### EXCERPT TO READ
DE RUEHSJ #0175/01 0302018
ZNR UUUUU ZZH
P 302018Z JAN 07
FM AMEMBASSY SAN JOSE
TO RUEHC/SECSTATE WASHDC PRIORITY 7099
INFO RUEHZA/WHA CENTRAL AMERICAN COLLECTIVE
UNCLAS SAN JOSE 000175 
 
SIPDIS 
 
SENSITIVE 
 
SIPDIS 
 
For WHA/CEN and WHA/EPSC 
 
STATE PASS TO USTR FOR AMALITO 
 
E.O. 12958: N/A 
TAGS: ETRD EINV ECIN PGOV CS
SUBJECT: CAFTA: ARIAS ADMINISTRATION FLEXES LEGISLATIVE 
         MUSCLES 
 
REF: A. 2006 SAN JOSE 1792, 
 
      B. 2006 SAN JOSE 2617, 
     C. 2006 SAN JOSE 2779 
 
1. (U) SUMMARY.  After a seemingly slow start this month, prospects 
for CAFTA ratification have taken a leap forward.  The Arias 
administration used its 38-seat working coalition and creative 
interpretation of parliamentary rules to limit the number of 
sessions for CAFTA debate, making full ratification more likely by 
May 2007.  The Arias administration similarly expedited 
consideration of legislation to break the telecom monopoly, one of 
the most difficult components of the CAFTA implementation agenda.

### EXTRACTED RECORDS

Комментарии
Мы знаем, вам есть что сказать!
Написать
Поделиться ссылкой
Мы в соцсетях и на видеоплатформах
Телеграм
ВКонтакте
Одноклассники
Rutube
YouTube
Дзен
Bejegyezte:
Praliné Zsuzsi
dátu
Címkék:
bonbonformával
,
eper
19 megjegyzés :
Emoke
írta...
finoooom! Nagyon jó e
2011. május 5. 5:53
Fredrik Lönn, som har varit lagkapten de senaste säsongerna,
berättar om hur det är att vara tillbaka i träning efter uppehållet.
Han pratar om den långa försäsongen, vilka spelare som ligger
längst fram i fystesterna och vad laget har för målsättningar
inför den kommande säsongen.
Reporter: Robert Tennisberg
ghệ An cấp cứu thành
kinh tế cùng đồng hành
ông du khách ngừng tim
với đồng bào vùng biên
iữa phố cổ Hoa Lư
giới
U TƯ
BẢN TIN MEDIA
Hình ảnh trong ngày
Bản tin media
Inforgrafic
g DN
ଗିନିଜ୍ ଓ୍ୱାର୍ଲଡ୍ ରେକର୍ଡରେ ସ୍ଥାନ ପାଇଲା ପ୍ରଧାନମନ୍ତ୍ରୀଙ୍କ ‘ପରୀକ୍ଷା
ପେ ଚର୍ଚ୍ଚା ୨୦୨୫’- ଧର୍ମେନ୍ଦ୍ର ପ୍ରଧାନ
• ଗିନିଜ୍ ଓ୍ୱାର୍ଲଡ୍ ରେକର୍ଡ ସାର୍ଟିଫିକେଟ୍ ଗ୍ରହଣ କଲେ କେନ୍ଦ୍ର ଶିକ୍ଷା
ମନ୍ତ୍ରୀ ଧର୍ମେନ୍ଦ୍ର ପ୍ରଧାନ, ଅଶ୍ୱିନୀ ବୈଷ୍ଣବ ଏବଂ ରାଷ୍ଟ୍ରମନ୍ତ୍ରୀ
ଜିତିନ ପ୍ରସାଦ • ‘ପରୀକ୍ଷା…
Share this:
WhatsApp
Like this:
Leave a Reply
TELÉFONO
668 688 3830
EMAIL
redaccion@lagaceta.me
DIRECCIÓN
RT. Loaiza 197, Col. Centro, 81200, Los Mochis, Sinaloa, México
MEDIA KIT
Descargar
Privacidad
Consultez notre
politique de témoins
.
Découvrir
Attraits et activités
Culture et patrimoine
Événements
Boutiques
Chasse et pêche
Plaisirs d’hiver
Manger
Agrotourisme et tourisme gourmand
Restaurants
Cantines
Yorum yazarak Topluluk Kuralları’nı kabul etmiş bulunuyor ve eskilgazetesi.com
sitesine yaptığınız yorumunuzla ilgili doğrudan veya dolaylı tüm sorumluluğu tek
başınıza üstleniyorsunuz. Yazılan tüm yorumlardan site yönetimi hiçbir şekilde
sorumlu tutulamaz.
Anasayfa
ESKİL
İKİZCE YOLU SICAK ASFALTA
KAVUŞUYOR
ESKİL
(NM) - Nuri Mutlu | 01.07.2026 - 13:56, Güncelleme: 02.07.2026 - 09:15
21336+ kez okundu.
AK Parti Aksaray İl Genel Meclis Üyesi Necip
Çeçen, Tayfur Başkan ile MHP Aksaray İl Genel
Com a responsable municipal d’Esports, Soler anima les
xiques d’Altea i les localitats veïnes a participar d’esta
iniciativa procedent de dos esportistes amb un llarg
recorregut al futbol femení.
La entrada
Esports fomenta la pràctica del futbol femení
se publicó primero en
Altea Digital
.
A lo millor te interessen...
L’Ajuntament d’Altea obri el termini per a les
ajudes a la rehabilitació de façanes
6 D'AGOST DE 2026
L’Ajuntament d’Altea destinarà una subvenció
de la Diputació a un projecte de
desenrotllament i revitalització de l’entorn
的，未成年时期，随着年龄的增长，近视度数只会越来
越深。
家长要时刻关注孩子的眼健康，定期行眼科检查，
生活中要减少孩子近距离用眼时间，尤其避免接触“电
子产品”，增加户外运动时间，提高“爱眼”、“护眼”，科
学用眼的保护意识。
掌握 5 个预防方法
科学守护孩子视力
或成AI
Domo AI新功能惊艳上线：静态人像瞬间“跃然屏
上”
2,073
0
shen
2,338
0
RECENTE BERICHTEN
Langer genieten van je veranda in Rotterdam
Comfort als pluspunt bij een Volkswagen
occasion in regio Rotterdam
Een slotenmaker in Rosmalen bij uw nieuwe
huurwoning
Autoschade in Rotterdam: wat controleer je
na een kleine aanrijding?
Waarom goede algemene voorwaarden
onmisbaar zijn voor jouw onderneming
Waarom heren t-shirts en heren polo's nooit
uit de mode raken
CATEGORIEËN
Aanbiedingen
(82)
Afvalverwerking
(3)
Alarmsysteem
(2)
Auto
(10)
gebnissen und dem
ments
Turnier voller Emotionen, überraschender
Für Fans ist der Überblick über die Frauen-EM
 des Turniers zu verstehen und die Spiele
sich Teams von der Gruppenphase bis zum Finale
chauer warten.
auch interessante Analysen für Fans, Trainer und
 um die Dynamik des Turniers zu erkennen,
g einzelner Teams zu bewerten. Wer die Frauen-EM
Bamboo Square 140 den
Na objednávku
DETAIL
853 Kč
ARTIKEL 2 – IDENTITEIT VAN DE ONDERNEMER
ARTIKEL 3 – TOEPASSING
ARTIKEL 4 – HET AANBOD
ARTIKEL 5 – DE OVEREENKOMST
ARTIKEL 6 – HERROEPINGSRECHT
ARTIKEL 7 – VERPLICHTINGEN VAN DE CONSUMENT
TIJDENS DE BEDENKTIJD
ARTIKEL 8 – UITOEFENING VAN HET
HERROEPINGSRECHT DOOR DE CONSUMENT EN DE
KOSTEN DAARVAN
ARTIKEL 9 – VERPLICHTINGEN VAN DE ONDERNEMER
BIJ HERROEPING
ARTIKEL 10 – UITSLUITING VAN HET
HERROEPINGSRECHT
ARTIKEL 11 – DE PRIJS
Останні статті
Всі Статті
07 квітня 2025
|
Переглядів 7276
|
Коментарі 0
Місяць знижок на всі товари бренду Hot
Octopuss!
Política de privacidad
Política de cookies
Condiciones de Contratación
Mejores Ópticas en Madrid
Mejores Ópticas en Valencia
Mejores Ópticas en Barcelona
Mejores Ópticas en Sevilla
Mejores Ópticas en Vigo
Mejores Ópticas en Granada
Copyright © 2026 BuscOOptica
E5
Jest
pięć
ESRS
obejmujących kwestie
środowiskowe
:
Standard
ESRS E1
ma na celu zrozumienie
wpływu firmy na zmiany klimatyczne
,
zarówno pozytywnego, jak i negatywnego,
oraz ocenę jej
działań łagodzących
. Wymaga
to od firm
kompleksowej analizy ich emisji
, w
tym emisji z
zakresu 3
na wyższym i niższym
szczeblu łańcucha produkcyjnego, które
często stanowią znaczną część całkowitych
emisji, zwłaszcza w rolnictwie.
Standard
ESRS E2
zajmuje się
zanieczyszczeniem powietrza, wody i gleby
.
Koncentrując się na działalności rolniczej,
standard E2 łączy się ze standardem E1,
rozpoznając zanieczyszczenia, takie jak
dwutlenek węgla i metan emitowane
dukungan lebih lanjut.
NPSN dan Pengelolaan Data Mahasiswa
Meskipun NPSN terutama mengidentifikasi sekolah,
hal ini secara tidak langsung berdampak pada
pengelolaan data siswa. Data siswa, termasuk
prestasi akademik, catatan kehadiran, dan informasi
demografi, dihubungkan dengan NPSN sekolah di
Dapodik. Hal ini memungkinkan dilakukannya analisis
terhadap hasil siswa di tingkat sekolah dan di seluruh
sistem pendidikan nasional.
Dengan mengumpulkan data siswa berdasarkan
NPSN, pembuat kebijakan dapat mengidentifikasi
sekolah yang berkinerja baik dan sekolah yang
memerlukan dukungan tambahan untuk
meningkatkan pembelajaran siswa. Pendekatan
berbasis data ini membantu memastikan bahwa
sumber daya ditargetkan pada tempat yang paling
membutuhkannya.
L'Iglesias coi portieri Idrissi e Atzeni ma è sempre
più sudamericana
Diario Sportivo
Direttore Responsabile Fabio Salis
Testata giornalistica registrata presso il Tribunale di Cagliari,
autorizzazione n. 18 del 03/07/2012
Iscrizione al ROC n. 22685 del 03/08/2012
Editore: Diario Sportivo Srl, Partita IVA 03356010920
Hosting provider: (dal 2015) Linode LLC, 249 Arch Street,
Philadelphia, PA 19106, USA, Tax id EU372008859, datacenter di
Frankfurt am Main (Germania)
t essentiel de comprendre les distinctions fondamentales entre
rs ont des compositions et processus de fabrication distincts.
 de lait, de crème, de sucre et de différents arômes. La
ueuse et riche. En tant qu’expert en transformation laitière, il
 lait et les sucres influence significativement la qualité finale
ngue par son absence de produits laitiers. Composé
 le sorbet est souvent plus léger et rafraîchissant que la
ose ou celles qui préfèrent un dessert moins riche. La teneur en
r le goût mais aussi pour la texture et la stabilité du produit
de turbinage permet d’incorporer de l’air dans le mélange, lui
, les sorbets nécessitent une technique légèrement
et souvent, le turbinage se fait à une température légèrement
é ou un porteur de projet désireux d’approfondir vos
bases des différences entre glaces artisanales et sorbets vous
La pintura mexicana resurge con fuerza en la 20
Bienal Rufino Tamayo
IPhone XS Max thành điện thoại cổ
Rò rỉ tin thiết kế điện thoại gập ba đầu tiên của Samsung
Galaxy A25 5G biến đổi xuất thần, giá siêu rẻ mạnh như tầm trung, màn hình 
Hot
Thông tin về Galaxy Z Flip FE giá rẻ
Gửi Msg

### EXERCISES
1. Transcribe the embassy cable on CAFTA, starting at "REF: A. 2006" and ending at "CAFTA implementation agenda.".
2. Name every tag on the TAGS line of the embassy cable on CAFTA.

### YOUR RESPONSES
1.
REF: A. 2006 SAN JOSE 1792, 
 
      B. 2006 SAN JOSE 2617, 
     C. 2006 SAN JOSE 2779 
 
1. (U) SUMMARY.  After a seemingly slow start this month, prospects 
for CAFTA ratification have taken a leap forward.  The Arias 
administration used its 38-seat working coalition and creative 
interpretation of parliamentary rules to limit the number of 
sessions for CAFTA debate, making full ratification more likely by 
May 2007.  The Arias administration similarly expedited 
consideration of legislation to break the telecom monopoly, one of 
the most difficult components of the CAFTA implementation agenda.

2. ETRD, EINV, ECIN, PGOV, CS